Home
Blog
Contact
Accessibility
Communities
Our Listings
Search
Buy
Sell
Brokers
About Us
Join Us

━━━

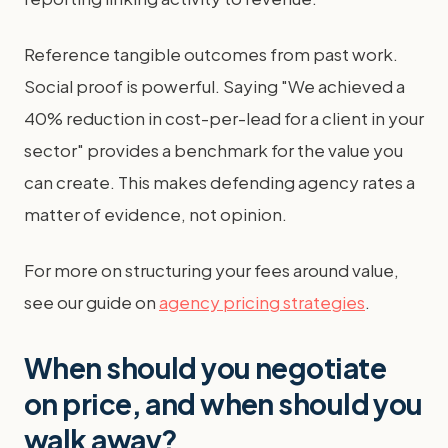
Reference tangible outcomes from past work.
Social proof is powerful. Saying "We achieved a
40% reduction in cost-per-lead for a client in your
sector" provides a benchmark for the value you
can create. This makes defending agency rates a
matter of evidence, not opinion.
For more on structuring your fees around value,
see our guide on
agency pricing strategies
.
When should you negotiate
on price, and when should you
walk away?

━━━

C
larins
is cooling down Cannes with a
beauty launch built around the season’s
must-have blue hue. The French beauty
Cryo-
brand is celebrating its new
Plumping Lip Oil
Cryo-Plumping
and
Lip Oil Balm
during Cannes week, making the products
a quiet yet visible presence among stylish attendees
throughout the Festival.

━━━

WORK TASK> Write down every line of the data above that includes the string "value".

FINAL ANSWER>
sector" provides a benchmark for the value you
For more on structuring your fees around value,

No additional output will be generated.